This bulletin documents the investigation into the 1954 'silvery rain' incident in Campinas, Brazil, revealing how initial claims of extraterrestrial material were later challenged by chemical analysis suggesting it was a common tin-lead alloy.

This document is Bulletin No. 7 of the Centro de Pesquisa dos Discos Voadores (CPDV), dated August 1957, edited by Auriphebo Berrance Simoes. The primary focus is the 'silvery rain' incident that occurred in Campinas, Brazil, on December 20, 1954. The bulletin details the evolution of the investigation into this event, where a witness reported three spinning, gray, circular objects hovering over her backyard and dropping molten metal. Initial reports, based on an examination by a local chemist, Dr. Visvaldo Maffei, claimed the material was 88.91% pure tin with no traces of other metals, suggesting a non-earthly origin. However, subsequent investigations by Professor Charles A. Maney and others revealed the material was likely a tin-lead alloy, similar to solder. The bulletin documents the confusion, conflicting reports, and the editor's own admission of being misled by initial, unverified claims. It also includes correspondence from Dr. Olavo Fontes regarding attempts to have the material analyzed by the USAF. The document serves as a record of the internal debates and investigative challenges faced by UFO researchers in Brazil during the 1950s, highlighting the difficulty of verifying physical evidence and the tendency for initial, sensationalist claims to be corrected by later, more rigorous analysis.

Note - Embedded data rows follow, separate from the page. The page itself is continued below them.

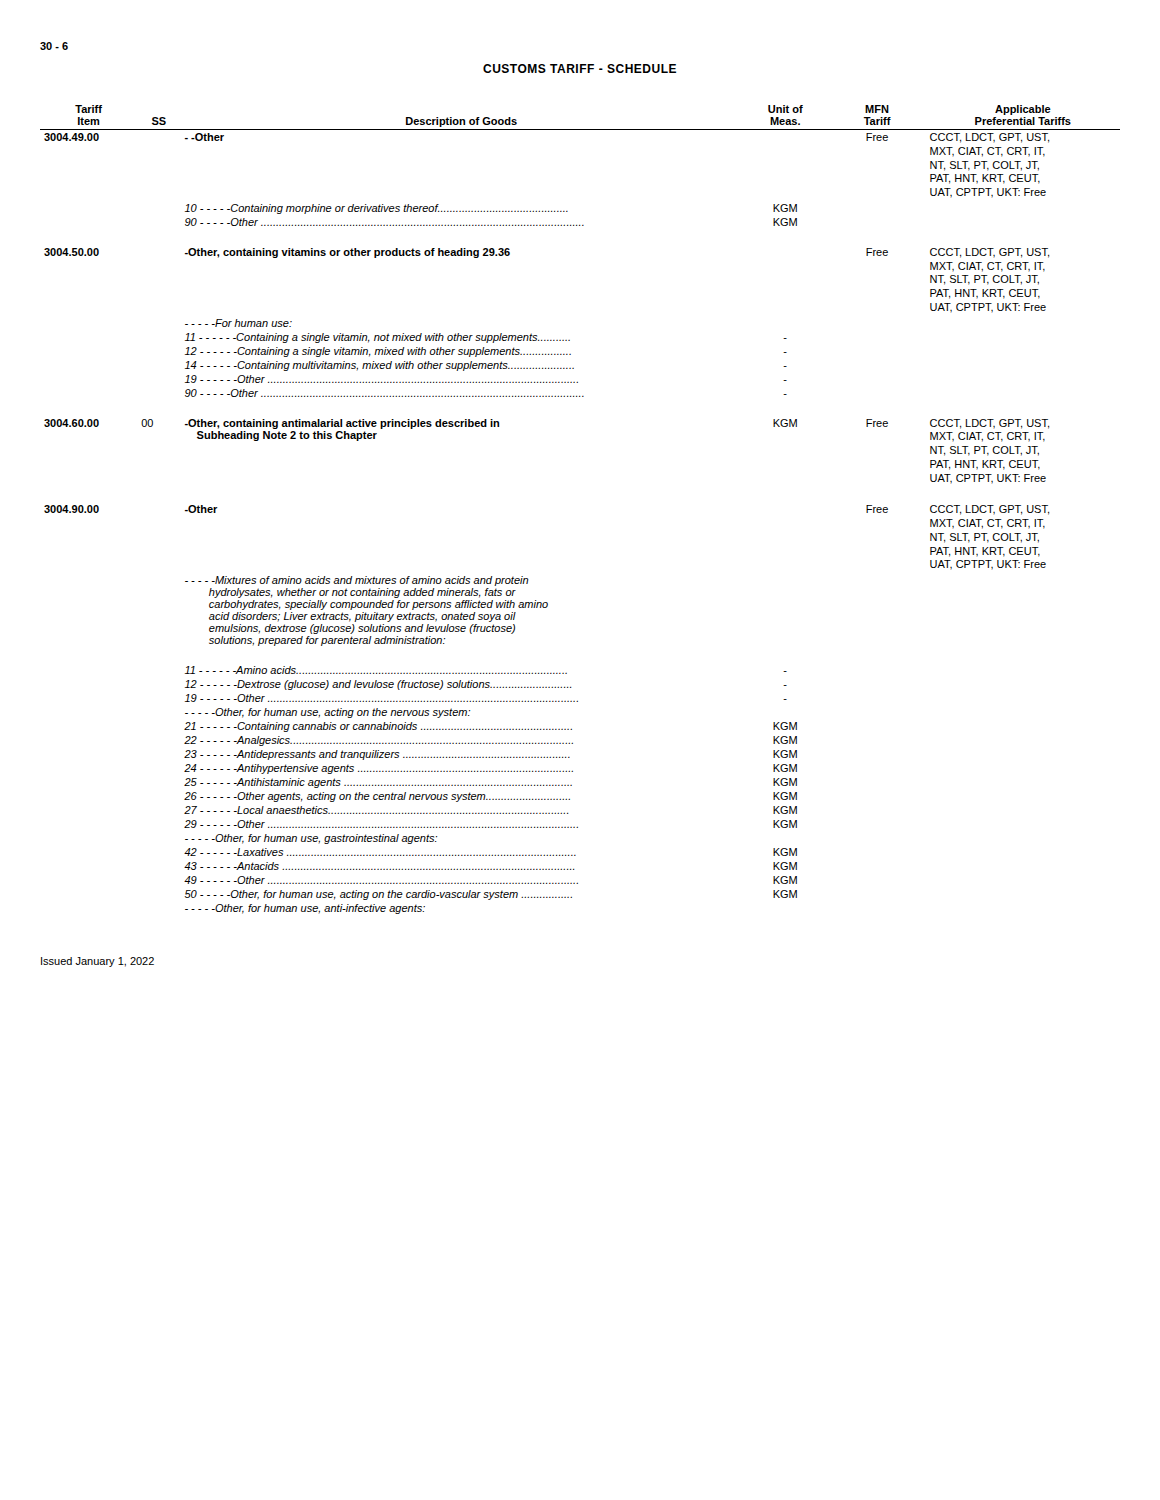30 - 6
CUSTOMS TARIFF - SCHEDULE
| Tariff Item | SS | Description of Goods | Unit of Meas. | MFN Tariff | Applicable Preferential Tariffs |
| --- | --- | --- | --- | --- | --- |
| 3004.49.00 | | - -Other | | Free | CCCT, LDCT, GPT, UST, MXT, CIAT, CT, CRT, IT, NT, SLT, PT, COLT, JT, PAT, HNT, KRT, CEUT, UAT, CPTPT, UKT: Free |
| | | 10 - - - - -Containing morphine or derivatives thereof........................................... | KGM | | |
| | | 90 - - - - -Other .......................................................................................................... | KGM | | |
| 3004.50.00 | | -Other, containing vitamins or other products of heading 29.36 | | Free | CCCT, LDCT, GPT, UST, MXT, CIAT, CT, CRT, IT, NT, SLT, PT, COLT, JT, PAT, HNT, KRT, CEUT, UAT, CPTPT, UKT: Free |
| | | - - - - -For human use: | | | |
| | | 11 - - - - - -Containing a single vitamin, not mixed with other supplements........... | - | | |
| | | 12 - - - - - -Containing a single vitamin, mixed with other supplements................. | - | | |
| | | 14 - - - - - -Containing multivitamins, mixed with other supplements...................... | - | | |
| | | 19 - - - - - -Other ...................................................................................................... | - | | |
| | | 90 - - - - -Other .......................................................................................................... | - | | |
| 3004.60.00 | 00 | -Other, containing antimalarial active principles described in Subheading Note 2 to this Chapter | KGM | Free | CCCT, LDCT, GPT, UST, MXT, CIAT, CT, CRT, IT, NT, SLT, PT, COLT, JT, PAT, HNT, KRT, CEUT, UAT, CPTPT, UKT: Free |
| 3004.90.00 | | -Other | | Free | CCCT, LDCT, GPT, UST, MXT, CIAT, CT, CRT, IT, NT, SLT, PT, COLT, JT, PAT, HNT, KRT, CEUT, UAT, CPTPT, UKT: Free |
| | | - - - - -Mixtures of amino acids and mixtures of amino acids and protein hydrolysates, whether or not containing added minerals, fats or carbohydrates, specially compounded for persons afflicted with amino acid disorders; Liver extracts, pituitary extracts, onated soya oil emulsions, dextrose (glucose) solutions and levulose (fructose) solutions, prepared for parenteral administration: | | | |
| | | 11 - - - - - -Amino acids......................................................................................... | - | | |
| | | 12 - - - - - -Dextrose (glucose) and levulose (fructose) solutions........................... | - | | |
| | | 19 - - - - - -Other ...................................................................................................... | - | | |
| | | - - - - -Other, for human use, acting on the nervous system: | | | |
| | | 21 - - - - - -Containing cannabis or cannabinoids .................................................. | KGM | | |
| | | 22 - - - - - -Analgesics............................................................................................. | KGM | | |
| | | 23 - - - - - -Antidepressants and tranquilizers ....................................................... | KGM | | |
| | | 24 - - - - - -Antihypertensive agents ....................................................................... | KGM | | |
| | | 25 - - - - - -Antihistaminic agents ........................................................................... | KGM | | |
| | | 26 - - - - - -Other agents, acting on the central nervous system............................ | KGM | | |
| | | 27 - - - - - -Local anaesthetics............................................................................... | KGM | | |
| | | 29 - - - - - -Other ...................................................................................................... | KGM | | |
| | | - - - - -Other, for human use, gastrointestinal agents: | | | |
| | | 42 - - - - - -Laxatives ............................................................................................... | KGM | | |
| | | 43 - - - - - -Antacids ................................................................................................ | KGM | | |
| | | 49 - - - - - -Other ...................................................................................................... | KGM | | |
| | | 50 - - - - -Other, for human use, acting on the cardio-vascular system ................. | KGM | | |
| | | - - - - -Other, for human use, anti-infective agents: | | | |
Issued January 1, 2022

Additionally, the bulletin contains reports of other sightings in Brazil, including 'fire-balls' and cigar-shaped objects, and discusses the organizational struggles of the CPDV and the potential for cooperation with international groups like NICAP.

What more is necessary to convince so severe and thickheaded person as Dr. ---? Would be necessary a statement in conjunction with some highly worldly considered scientist? . . . Would be necessary a statement in conjunction from Eisenhower, Khrushchev and the Pope?-This he'll never get of course. Would be necessary a UFO landing on his private garden?

Official Assessment

The material was initially reported as pure tin of non-earthly origin, but later analysis by Professor Maney and others suggested it was a tin-lead alloy, possibly solder, though the origin remains debated.